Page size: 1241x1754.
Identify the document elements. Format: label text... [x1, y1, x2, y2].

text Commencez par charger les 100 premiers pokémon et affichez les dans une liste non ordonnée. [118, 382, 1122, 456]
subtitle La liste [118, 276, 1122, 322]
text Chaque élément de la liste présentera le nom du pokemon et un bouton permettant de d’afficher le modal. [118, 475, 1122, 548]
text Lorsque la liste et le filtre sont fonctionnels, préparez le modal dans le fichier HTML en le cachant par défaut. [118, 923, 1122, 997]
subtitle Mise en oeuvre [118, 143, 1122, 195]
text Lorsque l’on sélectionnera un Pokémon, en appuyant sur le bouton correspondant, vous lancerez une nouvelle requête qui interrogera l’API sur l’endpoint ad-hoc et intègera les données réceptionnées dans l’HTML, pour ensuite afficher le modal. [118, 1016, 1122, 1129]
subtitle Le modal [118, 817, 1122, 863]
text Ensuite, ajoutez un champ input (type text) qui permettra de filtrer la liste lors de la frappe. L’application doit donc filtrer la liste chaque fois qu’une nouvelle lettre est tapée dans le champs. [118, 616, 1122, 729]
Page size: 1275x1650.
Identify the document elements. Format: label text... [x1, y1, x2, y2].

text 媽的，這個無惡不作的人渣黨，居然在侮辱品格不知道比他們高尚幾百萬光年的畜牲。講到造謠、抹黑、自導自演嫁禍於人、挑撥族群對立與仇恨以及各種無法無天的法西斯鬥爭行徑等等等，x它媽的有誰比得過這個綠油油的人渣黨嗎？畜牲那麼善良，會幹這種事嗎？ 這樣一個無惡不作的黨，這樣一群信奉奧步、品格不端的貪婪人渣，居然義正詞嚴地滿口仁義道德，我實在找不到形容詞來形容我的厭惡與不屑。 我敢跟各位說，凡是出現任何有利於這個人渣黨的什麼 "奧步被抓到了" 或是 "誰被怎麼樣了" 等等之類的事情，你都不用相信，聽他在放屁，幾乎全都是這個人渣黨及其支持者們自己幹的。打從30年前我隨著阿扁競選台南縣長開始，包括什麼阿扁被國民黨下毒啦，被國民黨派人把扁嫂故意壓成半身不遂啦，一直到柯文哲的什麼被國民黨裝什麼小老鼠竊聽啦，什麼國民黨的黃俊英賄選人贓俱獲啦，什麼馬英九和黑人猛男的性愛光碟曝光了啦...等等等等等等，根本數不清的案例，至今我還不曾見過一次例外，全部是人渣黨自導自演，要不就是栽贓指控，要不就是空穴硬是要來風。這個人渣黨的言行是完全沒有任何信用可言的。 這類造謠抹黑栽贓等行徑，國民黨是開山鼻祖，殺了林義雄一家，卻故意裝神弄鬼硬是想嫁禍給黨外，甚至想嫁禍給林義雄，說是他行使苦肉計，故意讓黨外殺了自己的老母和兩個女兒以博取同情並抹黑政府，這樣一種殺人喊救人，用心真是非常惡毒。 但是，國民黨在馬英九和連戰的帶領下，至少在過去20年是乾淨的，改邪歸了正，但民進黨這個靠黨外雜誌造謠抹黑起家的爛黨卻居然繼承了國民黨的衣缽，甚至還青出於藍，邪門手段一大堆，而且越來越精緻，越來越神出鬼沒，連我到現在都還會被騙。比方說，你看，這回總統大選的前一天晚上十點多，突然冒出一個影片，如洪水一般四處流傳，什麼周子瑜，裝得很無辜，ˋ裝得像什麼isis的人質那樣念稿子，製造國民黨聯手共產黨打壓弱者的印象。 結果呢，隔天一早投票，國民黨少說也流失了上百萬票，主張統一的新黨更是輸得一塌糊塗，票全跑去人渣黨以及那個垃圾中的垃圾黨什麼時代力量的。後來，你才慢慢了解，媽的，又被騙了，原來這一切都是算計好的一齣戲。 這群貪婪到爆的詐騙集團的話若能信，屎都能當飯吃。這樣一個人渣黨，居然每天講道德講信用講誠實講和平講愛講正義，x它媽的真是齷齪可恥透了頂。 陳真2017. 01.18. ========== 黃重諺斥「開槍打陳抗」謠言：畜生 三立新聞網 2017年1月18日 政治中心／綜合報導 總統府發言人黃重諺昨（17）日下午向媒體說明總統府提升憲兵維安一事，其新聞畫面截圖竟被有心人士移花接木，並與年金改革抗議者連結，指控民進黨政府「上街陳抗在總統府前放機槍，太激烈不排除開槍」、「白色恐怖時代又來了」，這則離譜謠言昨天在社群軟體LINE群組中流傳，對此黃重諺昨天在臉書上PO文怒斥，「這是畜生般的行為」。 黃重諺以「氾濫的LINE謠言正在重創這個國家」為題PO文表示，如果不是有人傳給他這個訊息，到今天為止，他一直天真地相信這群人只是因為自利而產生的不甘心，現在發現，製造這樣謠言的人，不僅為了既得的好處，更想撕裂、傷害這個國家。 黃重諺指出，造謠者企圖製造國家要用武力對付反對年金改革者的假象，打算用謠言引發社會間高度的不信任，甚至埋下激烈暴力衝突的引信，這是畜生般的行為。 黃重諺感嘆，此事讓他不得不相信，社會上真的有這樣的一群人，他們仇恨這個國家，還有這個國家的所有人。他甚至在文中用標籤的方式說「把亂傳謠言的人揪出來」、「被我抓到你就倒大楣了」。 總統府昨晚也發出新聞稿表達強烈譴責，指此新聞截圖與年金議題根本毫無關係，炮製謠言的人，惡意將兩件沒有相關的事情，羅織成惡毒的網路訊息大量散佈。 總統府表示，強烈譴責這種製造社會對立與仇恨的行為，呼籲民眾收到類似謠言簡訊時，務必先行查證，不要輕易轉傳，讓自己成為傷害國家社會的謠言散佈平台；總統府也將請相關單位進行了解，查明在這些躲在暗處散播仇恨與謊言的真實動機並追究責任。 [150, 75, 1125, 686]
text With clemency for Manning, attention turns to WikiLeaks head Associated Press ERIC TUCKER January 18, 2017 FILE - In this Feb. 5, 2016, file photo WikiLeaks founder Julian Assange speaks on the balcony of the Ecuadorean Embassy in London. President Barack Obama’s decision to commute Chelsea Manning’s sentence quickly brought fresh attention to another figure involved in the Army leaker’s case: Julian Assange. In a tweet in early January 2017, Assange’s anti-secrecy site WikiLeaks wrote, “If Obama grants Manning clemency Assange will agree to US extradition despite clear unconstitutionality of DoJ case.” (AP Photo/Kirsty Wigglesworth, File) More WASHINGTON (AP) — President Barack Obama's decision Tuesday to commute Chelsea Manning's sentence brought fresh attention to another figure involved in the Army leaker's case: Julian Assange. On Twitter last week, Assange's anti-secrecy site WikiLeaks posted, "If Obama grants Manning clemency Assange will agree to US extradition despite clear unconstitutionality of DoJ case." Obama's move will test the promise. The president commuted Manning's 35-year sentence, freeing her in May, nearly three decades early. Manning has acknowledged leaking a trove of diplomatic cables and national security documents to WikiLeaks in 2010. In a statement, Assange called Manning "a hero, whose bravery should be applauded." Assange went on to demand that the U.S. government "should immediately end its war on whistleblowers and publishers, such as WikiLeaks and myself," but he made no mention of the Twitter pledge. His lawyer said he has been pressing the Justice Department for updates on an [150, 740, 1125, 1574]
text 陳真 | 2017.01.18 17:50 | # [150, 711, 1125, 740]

Task
Count the lines of the records above that contain the string "HTML". State only the number.

Worked answer
2